Adam Zuckerman wasn't sure what to expect Monday when he walked into his first-period economics class at Birmingham High. Two days earlier, Zuckerman had taken part in a dramatic home-court victory over Los Angeles in the semifinals of the City 3-A basketball playoffs. The win put Birmingham (22-2) into the championship game against Granada Hills (19-4) tonight at 7:30 at the Sports Arena.
Birmingham students and faculty had never seen their team qualify for a City basketball championship game. It took Zuckerman about 30 seconds to measure the level of enthusiasm on campus.
After the tardy bell rang, an announcement blared over the school's public address system and set the tone for a week of festivities honoring the Birmingham basketball team.
"Congratulations to our boys basketball team," said the P.A. announcer. "You guys did a great job and now we're going to the Sports Arena. Good luck on Friday and we'll make another announcement when tickets go on sale."
Other students in his economics class cheered and slapped the senior point guard on the back. Zuckerman was shocked. He couldn't remember the last time the school's P.A. system was used for an athletic announcement.
"Chills went through my body," Zuckerman said. "It was the greatest feeling in the world."
It has been 33 years since Birmingham High opened its doors. The school has won City championships in baseball, football and swimming, but basketball stayed out of the spotlight.
But this season, Birmingham ignored preseason newspaper predictions of a third-place finish in the Northwest Valley League and won its first league title since 1961.
The team's success has helped unite teachers and students on campus, Birmingham Coach Jeff Halpern said. "A lot of times on a large campus you don't always get a chance to meet all of the faculty, that's just way things are," Halpern said. "But some teachers have come up to me and congratulated me.
"The positive aspect of all this is having people coming together and pulling for a common cause instead of everyone saying, 'Oh God, I have to go to school again.' It's a real good atmosphere of people wanting to see something that hasn't happened. But even if it doesn't, I guess their feeling is that we've done something that nobody expected when the season started."

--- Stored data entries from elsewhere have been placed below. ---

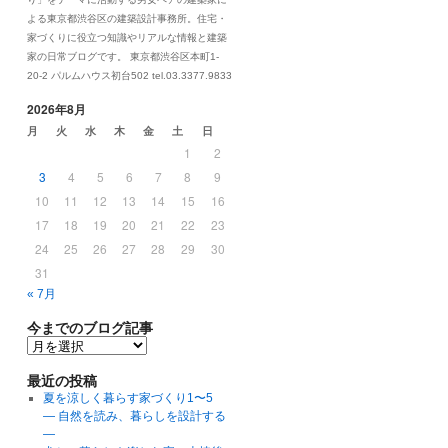
よる東京都渋谷区の建築設計事務所。住宅・
家づくりに役立つ知識やリアルな情報と建築
家の日常ブログです。 東京都渋谷区本町1-
20-2 パルムハウス初台502 tel.03.3377.9833
2026年8月
月
火
水
木
金
土
日
1
2
3
4
5
6
7
8
9
10
11
12
13
14
15
16
17
18
19
20
21
22
23
24
25
26
27
28
29
30
31
« 7月
今までのブログ記事
最近の投稿
夏を涼しく暮らす家づくり1〜5
― 自然を読み、暮らしを設計する
―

Birmingham already has supplied its supporters with a series of dramatic playoff games at home. In the first postseason game, Zuckerman made two free throws with four seconds remaining in overtime to give the Braves a 59-57 win over Venice. Birmingham put together a 20-point fourth quarter and beat University in the quarterfinals, 56-48.

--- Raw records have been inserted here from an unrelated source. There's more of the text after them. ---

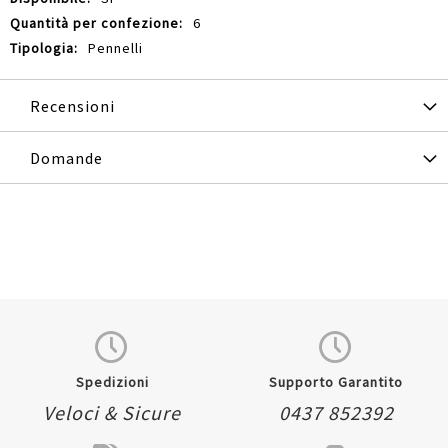
6
Pennelli
Recensioni
Domande
Spedizioni
Supporto Garantito
Veloci & Sicure
0437 852392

The Braves then got a 32-point effort from Ennerea Maxwell, who made two free throws with 12 seconds left to seal Birmingham's 58-56 victory over Los Angeles in the semifinals.
The victory touched off a week of pep rallies and posters in the school halls, and a commemorative T-shirt went on sale Wednesday.

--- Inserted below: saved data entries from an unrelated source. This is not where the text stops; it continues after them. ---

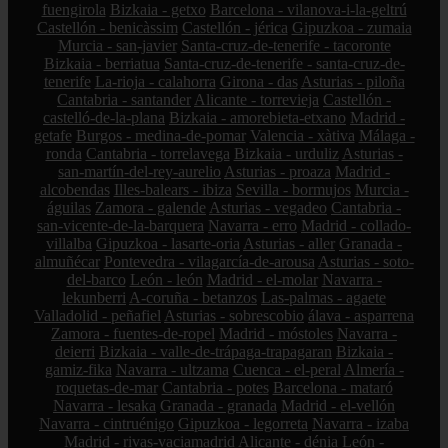
fuengirola
Bizkaia - getxo
Barcelona - vilanova-i-la-geltrú
Castellón - benicàssim
Castellón - jérica
Gipuzkoa - zumaia
Murcia - san-javier
Santa-cruz-de-tenerife - tacoronte
Bizkaia - berriatua
Santa-cruz-de-tenerife - santa-cruz-de-
tenerife
La-rioja - calahorra
Girona - das
Asturias - piloña
Cantabria - santander
Alicante - torrevieja
Castellón -
castelló-de-la-plana
Bizkaia - amorebieta-etxano
Madrid -
getafe
Burgos - medina-de-pomar
Valencia - xàtiva
Málaga -
ronda
Cantabria - torrelavega
Bizkaia - urduliz
Asturias -
san-martín-del-rey-aurelio
Asturias - proaza
Madrid -
alcobendas
Illes-balears - ibiza
Sevilla - bormujos
Murcia -
águilas
Zamora - galende
Asturias - vegadeo
Cantabria -
san-vicente-de-la-barquera
Navarra - erro
Madrid - collado-
villalba
Gipuzkoa - lasarte-oria
Asturias - aller
Granada -
almuñécar
Pontevedra - vilagarcía-de-arousa
Asturias - soto-
del-barco
León - león
Madrid - el-molar
Navarra -
lekunberri
A-coruña - betanzos
Las-palmas - agaete
Valladolid - peñafiel
Asturias - sobrescobio
álava - asparrena
Zamora - fuentes-de-ropel
Madrid - móstoles
Navarra -
deierri
Bizkaia - valle-de-trápaga-trapagaran
Bizkaia -
gamiz-fika
Navarra - ultzama
Cuenca - el-peral
Almería -
roquetas-de-mar
Cantabria - potes
Barcelona - mataró
Navarra - lesaka
Granada - granada
Madrid - el-vellón
Navarra - cintruénigo
Gipuzkoa - legorreta
Navarra - izaba
Madrid - rivas-vaciamadrid
Alicante - dénia
León -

Louis Ramirez, Birmingham's athletic director who has taught at the school since 1954, says Halpern's squad has recaptured some of the old excitement of the early years.
"It reminds me of the golden age of Birmingham in the 1950s, '60s, and '70s when we would pack the basketball gym whether we were winning or not," Ramirez said. "Back then, Friday night was high school and everybody was there. The win last Friday brought back a lot of memories."
The crowd at Friday's semifinal was so large, fans had to be turned away at the door.
"There were certainly more people here than the capacity of our gym," Halpern said. "We were getting ready to go back on the court at halftime and people were sticking money through the door to try and get us to open the side door for them."
Birmingham fans may not have any problem finding a seat tonight in the Sports Arena, but the Braves players may have difficulty adjusting to a bigger court. That problem may not face the Granada Hills players. During the regular season, Granada Hills played San Fernando at the Sports Arena. Although San Fernando won, 70-66, the Granada Hills players say they benefited from the experience.
"I think it's good any time you can play somewhere that your totally unfamiliar with," Granada Hills Coach Bob Johnson said. "At the Sports Arena, the baskets are suspended down there and there aren't any walls behind them--it's a different perspective for a shooter. The backboards are different, the sound is different, the bounce is different. There weren't that many people around when we played and there were sure a lot of echoes around."
Birmingham players seem unfazed by Granada Hills' Sports Arena appearance.
"I don't think it will be that much of a disadvantage," Zuckerman said. "They lost there last time. We're just going to go out there and play our game and hopefully win."
Tonight's game will be the third of the season between Birmingham and Granada Hills. They split the two previous meetings.